** Supplied text **

=== Begin Enclosure ===

PolicyBrief
H.R. 6665
119th CongressDec 11th 2025
Consolidated Interim Storage Facility Restriction Act of 2025
IN COMMITTEE

This act prohibits the Nuclear Regulatory Commission from issuing new licenses and voids existing ones for private interim storage of spent nuclear fuel and high-level radioactive waste, restricting storage to reactor sites or federal facilities.

Troy Nehls
R

Troy Nehls

Representative

TX-22

LEGISLATION

Nuclear Waste Bill Voids Existing Storage Licenses, Forces All Spent Fuel Back to Reactor Sites

The “Consolidated Interim Storage Facility Restriction Act of 2025” is straightforward and disruptive: it slams the door shut on private, centralized storage for spent nuclear fuel and high-level radioactive waste. Starting the day it becomes law, the Nuclear Regulatory Commission (NRC) is banned from issuing any new licenses for storing this waste anywhere except at the nuclear power plant where it was generated or at a facility owned by the federal government. But here’s the kicker: the bill also immediately nullifies any existing licenses for non-federal consolidated storage facilities, essentially stopping those projects dead in their tracks.

The Immediate Impact: Back to Square One

This bill effectively forces nuclear power plant operators to keep all their waste on-site, a practice often referred to as “at-reactor storage.” For years, the industry has been looking for off-site, centralized solutions to move this highly radioactive material away from densely populated areas or aging facilities. This bill eliminates that option, forcing utilities to rely entirely on their own capacity. If a utility was planning to ship its spent fuel to a newly licensed interim storage site—a site that just lost its license—they are now stuck. This creates an immediate, unplanned operational burden for operators, who must now find room for decades of waste on their own property. Congress justifies this massive regulatory shift by stating that transporting and storing this waste poses “significant threats to public health and safety” and claims the NRC lacked the proper authority to issue those consolidated storage licenses in the first place.

Who Manages the Hot Potato Now?

This legislation shifts the entire burden of nuclear waste management onto two entities: the individual nuclear power plants and the federal government. The bill only allows for storage at the reactor site or at a “federally owned interim storage facility.” Since the federal government has famously struggled for decades to establish a permanent national repository (like the stalled Yucca Mountain project), this bill essentially creates a choke point. By eliminating private interim solutions, the federal government becomes the only potential off-site option. If the government can’t build or license a facility quickly—and history suggests it won’t—then every nuclear power plant in the country becomes a long-term, de facto storage site.

=== End Enclosure ===

** Brief **
According to the policy brief, what does the bill do to existing licenses for non-federal consolidated storage facilities? Rely only on the policy brief for the answer.

[Dataset records]
=== Begin Enclosure ===

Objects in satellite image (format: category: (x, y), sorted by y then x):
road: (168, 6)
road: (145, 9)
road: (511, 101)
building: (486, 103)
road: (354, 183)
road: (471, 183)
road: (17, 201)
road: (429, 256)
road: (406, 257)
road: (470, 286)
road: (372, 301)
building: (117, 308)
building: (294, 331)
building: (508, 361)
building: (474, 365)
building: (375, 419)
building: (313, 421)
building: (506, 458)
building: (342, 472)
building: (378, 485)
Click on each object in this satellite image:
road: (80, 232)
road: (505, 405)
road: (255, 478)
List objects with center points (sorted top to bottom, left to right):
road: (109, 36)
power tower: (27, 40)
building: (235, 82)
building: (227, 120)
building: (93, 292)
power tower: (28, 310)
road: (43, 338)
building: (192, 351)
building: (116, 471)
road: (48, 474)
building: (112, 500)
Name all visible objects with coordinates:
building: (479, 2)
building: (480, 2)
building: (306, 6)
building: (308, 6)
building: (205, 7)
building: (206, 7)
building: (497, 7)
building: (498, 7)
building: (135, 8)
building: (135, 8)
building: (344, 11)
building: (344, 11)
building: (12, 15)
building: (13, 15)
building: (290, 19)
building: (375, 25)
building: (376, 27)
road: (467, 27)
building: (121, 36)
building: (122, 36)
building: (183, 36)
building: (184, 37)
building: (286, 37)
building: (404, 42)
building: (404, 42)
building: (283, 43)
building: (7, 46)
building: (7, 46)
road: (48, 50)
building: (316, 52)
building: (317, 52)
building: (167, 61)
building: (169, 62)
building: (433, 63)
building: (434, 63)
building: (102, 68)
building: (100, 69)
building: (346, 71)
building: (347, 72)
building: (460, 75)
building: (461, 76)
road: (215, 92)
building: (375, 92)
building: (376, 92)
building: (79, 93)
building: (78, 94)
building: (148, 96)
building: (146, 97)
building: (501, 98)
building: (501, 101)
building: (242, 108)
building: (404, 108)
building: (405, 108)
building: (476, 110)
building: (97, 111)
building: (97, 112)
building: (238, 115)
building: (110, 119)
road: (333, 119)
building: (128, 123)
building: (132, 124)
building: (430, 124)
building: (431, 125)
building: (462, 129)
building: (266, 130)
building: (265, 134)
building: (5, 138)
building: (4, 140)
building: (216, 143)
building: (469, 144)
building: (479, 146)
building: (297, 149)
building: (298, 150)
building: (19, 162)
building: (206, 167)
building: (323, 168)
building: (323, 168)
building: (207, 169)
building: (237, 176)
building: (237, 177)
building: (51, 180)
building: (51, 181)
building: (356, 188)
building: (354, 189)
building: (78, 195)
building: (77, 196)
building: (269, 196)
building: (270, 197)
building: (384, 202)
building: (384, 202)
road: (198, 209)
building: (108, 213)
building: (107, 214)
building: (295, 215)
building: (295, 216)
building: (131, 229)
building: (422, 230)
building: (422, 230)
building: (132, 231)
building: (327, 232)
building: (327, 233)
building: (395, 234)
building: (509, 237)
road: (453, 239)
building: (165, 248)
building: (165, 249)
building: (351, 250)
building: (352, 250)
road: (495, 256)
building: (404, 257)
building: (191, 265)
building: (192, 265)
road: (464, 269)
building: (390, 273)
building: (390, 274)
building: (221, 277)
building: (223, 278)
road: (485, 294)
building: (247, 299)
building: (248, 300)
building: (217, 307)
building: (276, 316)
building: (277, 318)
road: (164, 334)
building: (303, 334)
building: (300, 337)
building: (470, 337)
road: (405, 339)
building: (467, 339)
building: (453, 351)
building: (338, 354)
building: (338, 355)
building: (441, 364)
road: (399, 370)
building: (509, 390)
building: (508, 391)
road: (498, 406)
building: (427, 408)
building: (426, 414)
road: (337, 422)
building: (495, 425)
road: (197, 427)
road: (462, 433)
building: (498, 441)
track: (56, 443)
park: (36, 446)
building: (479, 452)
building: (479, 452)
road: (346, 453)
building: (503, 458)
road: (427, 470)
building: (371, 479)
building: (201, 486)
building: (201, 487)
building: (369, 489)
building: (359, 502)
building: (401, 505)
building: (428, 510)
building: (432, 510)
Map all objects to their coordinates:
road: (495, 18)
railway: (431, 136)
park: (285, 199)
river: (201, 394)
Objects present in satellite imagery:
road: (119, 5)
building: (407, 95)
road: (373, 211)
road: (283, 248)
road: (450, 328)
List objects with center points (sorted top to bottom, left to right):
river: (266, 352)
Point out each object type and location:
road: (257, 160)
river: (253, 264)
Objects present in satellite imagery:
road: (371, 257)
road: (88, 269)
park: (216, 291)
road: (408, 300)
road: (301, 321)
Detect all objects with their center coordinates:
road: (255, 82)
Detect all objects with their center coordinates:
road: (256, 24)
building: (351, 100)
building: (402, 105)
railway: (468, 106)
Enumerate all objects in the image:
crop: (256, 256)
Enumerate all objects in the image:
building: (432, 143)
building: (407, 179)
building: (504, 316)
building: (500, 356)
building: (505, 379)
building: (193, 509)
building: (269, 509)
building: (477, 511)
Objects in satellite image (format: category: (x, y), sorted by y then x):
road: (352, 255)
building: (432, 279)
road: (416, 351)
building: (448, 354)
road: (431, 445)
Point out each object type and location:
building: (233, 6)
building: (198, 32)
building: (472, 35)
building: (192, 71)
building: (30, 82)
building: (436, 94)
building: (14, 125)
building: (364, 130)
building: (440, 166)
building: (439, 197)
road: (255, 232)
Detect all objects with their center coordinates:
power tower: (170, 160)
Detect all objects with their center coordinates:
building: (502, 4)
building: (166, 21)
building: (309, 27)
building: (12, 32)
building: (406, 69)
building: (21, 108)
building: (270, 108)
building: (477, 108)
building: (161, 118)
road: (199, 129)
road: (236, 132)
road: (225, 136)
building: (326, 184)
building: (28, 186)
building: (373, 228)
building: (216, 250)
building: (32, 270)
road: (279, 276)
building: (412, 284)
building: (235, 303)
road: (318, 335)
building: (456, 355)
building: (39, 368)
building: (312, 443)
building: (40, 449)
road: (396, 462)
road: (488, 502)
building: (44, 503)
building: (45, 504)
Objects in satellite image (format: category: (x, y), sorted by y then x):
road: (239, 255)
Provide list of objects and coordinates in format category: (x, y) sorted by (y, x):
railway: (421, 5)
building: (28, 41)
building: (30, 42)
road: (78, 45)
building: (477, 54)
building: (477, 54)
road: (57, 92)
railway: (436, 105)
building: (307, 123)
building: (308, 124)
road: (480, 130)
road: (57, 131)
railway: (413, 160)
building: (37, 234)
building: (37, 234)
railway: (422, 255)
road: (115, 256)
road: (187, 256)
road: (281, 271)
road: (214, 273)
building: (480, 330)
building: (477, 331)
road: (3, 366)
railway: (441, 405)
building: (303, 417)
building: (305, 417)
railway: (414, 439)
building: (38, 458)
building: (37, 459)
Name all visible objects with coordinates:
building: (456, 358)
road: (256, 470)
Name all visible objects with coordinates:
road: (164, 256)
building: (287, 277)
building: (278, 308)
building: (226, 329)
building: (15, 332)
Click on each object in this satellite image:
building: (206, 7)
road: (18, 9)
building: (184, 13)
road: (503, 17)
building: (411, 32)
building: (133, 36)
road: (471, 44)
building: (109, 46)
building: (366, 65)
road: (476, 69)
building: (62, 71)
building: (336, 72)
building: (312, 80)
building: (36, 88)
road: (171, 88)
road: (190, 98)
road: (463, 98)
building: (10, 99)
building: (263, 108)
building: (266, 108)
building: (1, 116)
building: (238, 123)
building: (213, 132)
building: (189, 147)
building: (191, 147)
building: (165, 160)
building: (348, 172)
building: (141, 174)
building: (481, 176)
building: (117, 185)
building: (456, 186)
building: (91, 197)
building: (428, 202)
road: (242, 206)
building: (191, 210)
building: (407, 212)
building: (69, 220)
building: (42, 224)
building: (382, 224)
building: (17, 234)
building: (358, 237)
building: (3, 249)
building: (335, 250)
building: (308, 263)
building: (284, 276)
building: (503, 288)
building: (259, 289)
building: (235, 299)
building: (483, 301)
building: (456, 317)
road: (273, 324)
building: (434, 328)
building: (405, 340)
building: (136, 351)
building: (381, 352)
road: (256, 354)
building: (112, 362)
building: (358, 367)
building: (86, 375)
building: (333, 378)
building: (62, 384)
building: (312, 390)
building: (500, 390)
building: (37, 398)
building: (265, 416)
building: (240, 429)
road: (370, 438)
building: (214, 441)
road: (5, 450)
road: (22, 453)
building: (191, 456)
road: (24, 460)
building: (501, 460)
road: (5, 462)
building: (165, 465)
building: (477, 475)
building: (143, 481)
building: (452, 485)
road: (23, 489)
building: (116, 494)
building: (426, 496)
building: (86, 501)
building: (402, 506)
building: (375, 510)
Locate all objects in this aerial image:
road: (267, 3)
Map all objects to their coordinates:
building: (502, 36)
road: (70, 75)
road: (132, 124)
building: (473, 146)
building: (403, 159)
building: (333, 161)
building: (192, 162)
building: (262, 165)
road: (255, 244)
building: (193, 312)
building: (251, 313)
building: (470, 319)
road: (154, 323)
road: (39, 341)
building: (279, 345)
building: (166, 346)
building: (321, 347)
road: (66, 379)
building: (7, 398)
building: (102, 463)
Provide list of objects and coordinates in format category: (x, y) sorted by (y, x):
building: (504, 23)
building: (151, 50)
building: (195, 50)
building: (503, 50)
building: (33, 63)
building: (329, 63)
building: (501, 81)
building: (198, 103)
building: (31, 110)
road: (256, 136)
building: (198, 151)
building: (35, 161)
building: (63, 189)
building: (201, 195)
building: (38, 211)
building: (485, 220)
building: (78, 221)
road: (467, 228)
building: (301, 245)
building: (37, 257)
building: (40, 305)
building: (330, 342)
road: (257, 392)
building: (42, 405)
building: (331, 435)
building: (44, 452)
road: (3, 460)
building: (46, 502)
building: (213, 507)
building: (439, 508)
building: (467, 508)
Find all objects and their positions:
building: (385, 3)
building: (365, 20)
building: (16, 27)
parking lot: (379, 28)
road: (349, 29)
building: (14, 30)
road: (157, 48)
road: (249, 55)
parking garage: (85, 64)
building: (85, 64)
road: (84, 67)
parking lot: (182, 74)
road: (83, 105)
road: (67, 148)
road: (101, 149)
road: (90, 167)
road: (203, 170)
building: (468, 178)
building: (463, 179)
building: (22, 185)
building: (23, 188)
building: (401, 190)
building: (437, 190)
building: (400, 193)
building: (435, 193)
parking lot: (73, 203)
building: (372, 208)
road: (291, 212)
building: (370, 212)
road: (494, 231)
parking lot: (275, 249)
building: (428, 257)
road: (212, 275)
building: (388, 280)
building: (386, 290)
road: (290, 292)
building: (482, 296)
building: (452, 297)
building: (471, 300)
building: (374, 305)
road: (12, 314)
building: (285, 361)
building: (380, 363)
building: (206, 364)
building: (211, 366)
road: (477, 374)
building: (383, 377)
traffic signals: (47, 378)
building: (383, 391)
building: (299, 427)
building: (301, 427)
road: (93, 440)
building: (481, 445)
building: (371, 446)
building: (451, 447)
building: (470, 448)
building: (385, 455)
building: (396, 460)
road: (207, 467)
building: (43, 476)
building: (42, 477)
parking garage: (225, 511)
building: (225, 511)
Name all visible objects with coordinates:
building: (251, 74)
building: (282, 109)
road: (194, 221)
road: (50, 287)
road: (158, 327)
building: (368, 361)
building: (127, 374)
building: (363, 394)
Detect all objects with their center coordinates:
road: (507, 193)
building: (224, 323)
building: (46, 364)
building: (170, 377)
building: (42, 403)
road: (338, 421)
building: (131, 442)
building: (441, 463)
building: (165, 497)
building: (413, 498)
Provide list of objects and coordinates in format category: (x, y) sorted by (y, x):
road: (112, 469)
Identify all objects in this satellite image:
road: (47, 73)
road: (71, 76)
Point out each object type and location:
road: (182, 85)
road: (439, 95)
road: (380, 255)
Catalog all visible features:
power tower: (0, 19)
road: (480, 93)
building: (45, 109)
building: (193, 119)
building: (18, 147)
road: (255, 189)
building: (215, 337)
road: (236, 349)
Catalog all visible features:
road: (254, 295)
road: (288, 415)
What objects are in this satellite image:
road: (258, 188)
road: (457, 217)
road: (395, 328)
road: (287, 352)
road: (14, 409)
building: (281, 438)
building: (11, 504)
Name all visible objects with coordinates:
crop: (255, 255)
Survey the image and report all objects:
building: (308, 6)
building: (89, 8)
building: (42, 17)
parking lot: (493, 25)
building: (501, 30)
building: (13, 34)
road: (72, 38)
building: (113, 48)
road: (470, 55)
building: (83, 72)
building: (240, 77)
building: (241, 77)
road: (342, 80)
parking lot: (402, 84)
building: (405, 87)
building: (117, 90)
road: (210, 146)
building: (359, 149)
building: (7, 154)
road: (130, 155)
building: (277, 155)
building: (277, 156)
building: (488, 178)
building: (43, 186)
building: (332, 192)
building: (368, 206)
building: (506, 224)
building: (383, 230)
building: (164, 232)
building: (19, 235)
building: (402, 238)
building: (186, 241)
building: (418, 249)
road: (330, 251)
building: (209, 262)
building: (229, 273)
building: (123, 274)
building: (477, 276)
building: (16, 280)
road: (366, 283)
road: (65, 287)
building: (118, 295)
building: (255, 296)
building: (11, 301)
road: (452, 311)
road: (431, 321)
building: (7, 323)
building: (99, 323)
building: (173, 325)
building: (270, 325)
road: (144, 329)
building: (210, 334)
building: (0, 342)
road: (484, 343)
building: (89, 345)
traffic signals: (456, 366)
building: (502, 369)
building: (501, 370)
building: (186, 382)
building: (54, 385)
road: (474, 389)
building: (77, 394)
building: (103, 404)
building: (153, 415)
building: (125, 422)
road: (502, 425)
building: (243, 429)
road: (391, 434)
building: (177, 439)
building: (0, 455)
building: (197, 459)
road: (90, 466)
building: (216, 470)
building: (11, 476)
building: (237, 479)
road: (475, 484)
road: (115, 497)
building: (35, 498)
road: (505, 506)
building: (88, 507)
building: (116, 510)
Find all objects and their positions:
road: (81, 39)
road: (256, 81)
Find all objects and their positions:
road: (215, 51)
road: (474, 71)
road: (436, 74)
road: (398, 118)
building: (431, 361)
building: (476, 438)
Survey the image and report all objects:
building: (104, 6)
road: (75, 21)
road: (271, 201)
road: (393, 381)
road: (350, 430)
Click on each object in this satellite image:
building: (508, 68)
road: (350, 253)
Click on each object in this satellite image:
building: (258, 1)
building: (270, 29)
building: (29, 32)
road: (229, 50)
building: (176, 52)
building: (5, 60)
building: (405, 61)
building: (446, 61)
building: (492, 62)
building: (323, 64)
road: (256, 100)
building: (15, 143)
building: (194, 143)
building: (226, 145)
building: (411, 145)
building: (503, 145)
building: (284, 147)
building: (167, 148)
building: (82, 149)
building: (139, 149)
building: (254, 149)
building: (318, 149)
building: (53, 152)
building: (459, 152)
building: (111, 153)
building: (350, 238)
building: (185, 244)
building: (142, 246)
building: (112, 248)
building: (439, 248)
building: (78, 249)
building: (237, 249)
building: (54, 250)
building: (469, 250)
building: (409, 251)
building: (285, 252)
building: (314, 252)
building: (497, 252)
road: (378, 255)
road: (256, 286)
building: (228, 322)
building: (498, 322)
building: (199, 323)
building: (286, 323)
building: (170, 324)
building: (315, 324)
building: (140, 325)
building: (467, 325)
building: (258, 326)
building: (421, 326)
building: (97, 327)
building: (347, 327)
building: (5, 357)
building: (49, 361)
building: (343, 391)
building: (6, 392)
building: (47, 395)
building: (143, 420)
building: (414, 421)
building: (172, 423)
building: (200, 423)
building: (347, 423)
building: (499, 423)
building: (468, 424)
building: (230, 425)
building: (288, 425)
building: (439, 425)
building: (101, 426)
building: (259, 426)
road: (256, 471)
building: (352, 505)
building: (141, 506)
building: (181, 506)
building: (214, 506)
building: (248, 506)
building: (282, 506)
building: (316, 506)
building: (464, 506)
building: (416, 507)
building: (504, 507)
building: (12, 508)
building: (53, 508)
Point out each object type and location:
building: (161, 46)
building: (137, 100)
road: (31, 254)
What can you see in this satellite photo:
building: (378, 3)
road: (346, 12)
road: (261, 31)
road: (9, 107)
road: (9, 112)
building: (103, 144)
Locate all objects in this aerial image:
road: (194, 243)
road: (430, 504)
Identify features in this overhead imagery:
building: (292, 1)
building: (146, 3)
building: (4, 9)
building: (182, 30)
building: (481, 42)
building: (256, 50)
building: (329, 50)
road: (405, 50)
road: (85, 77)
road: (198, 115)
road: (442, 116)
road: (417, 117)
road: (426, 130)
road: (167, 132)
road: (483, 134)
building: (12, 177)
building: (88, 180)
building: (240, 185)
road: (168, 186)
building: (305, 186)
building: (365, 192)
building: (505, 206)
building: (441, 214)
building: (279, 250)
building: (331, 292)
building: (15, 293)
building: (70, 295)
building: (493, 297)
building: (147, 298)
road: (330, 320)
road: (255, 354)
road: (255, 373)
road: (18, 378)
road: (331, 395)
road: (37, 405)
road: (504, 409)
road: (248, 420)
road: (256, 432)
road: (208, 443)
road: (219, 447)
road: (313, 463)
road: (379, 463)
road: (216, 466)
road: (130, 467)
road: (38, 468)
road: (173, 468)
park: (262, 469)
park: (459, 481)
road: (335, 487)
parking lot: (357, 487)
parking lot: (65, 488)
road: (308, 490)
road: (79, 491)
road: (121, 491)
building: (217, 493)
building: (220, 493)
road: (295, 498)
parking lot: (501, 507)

=== End Enclosure ===

** Task solution **
It immediately nullifies them.